[Work instructions]:
Could you copy the text of every item below line for line, without changing a character, and leave the pictures out of your answer?

[Dataset entries]:
::::

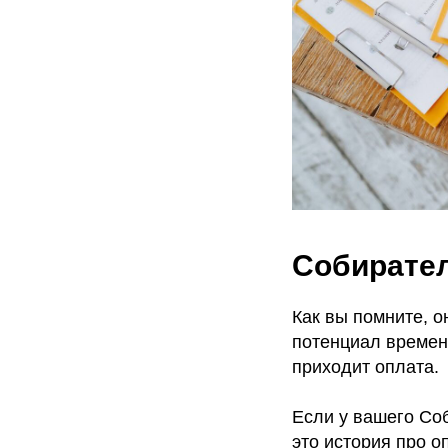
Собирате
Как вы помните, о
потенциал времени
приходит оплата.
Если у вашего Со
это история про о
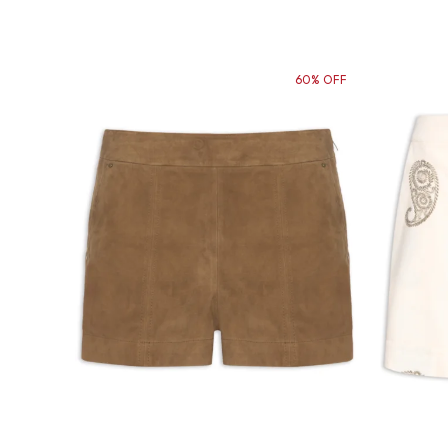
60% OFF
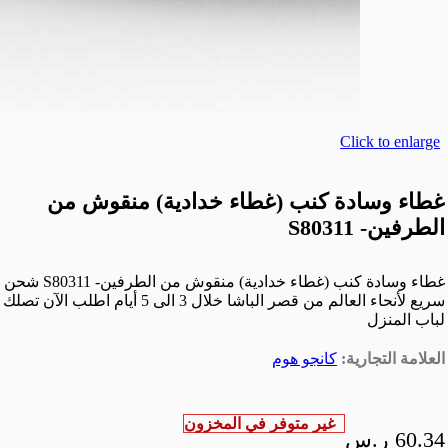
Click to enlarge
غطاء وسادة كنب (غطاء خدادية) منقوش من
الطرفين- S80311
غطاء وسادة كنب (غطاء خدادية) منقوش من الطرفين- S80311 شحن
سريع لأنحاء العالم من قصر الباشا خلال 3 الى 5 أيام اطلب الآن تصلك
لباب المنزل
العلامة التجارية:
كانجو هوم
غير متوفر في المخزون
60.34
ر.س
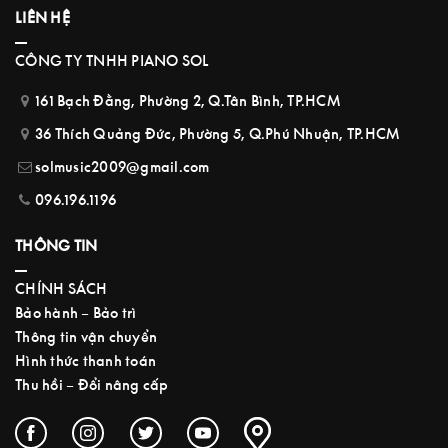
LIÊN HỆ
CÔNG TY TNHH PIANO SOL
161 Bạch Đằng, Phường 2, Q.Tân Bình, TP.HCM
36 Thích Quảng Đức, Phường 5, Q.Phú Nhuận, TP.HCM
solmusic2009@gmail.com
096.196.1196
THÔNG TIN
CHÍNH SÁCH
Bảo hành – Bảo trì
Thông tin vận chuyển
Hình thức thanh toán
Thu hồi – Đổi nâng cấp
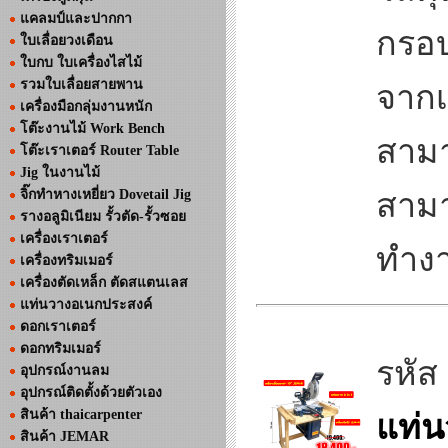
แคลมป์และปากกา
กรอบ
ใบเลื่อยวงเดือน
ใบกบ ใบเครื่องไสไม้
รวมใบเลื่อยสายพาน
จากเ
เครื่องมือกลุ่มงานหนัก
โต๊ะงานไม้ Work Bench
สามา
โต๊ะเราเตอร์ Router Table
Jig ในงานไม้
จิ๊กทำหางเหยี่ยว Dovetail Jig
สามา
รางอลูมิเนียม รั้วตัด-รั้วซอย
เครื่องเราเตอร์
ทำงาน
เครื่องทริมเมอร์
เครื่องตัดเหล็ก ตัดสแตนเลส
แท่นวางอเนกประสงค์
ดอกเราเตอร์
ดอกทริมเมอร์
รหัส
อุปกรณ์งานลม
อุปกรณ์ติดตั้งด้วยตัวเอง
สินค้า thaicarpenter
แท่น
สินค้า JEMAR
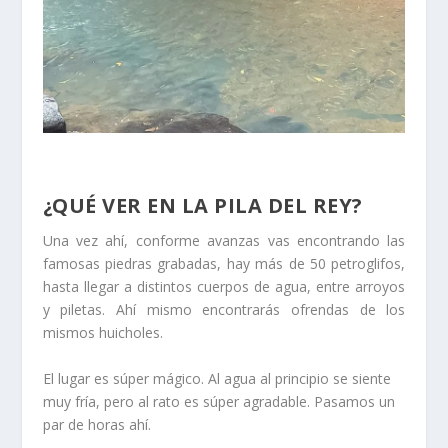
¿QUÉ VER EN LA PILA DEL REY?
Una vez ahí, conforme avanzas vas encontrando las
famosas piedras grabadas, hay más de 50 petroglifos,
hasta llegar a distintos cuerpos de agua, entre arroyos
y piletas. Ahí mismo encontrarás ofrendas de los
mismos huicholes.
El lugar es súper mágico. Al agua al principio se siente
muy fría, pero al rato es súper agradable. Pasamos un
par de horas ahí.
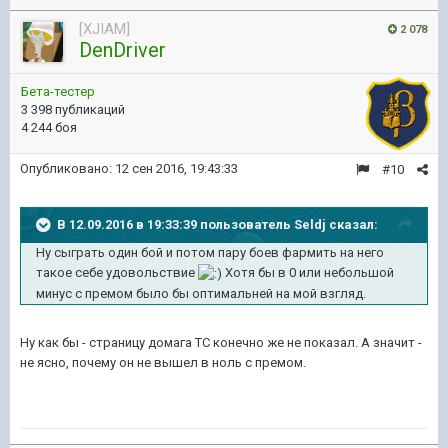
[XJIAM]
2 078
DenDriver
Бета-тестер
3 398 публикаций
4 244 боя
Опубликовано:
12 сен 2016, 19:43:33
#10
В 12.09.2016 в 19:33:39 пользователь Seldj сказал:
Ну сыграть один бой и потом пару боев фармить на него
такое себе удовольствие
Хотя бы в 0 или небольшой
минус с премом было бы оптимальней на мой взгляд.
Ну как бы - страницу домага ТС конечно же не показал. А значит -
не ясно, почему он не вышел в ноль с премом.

::::

[Answer box]:
Собирате
Как вы помните, о
потенциал времени
приходит оплата.
Если у вашего Со
это история про о
60% OFF
Click to enlarge
غطاء وسادة كنب (غطاء خدادية) منقوش من
الطرفين- S80311
غطاء وسادة كنب (غطاء خدادية) منقوش من الطرفين- S80311 شحن
سريع لأنحاء العالم من قصر الباشا خلال 3 الى 5 أيام اطلب الآن تصلك
لباب المنزل
العلامة التجارية:
كانجو هوم
غير متوفر في المخزون
60.34
ر.س
LIÊN HỆ
CÔNG TY TNHH PIANO SOL
161 Bạch Đằng, Phường 2, Q.Tân Bình, TP.HCM
36 Thích Quảng Đức, Phường 5, Q.Phú Nhuận, TP.HCM
solmusic2009@gmail.com
096.196.1196
THÔNG TIN
CHÍNH SÁCH
Bảo hành – Bảo trì
Thông tin vận chuyển
Hình thức thanh toán
Thu hồi – Đổi nâng cấp
แคลมป์และปากกา
กรอบ
ใบเลื่อยวงเดือน
ใบกบ ใบเครื่องไสไม้
รวมใบเลื่อยสายพาน
จากเ
เครื่องมือกลุ่มงานหนัก
โต๊ะงานไม้ Work Bench
สามา
โต๊ะเราเตอร์ Router Table
Jig ในงานไม้
จิ๊กทำหางเหยี่ยว Dovetail Jig
สามา
รางอลูมิเนียม รั้วตัด-รั้วซอย
เครื่องเราเตอร์
ทำงาน
เครื่องทริมเมอร์
เครื่องตัดเหล็ก ตัดสแตนเลส
แท่นวางอเนกประสงค์
ดอกเราเตอร์
ดอกทริมเมอร์
รหัส
อุปกรณ์งานลม
อุปกรณ์ติดตั้งด้วยตัวเอง
สินค้า thaicarpenter
แท่น
สินค้า JEMAR
¿QUÉ VER EN LA PILA DEL REY?
Una vez ahí, conforme avanzas vas encontrando las
famosas piedras grabadas, hay más de 50 petroglifos,
hasta llegar a distintos cuerpos de agua, entre arroyos
y piletas. Ahí mismo encontrarás ofrendas de los
mismos huicholes.
El lugar es súper mágico. Al agua al principio se siente
muy fría, pero al rato es súper agradable. Pasamos un
par de horas ahí.
[XJIAM]
2 078
DenDriver
Бета-тестер
3 398 публикаций
4 244 боя
Опубликовано:
12 сен 2016, 19:43:33
#10
В 12.09.2016 в 19:33:39 пользователь Seldj сказал:
Ну сыграть один бой и потом пару боев фармить на него
такое себе удовольствие
Хотя бы в 0 или небольшой
минус с премом было бы оптимальней на мой взгляд.
Ну как бы - страницу домага ТС конечно же не показал. А значит -
не ясно, почему он не вышел в ноль с премом.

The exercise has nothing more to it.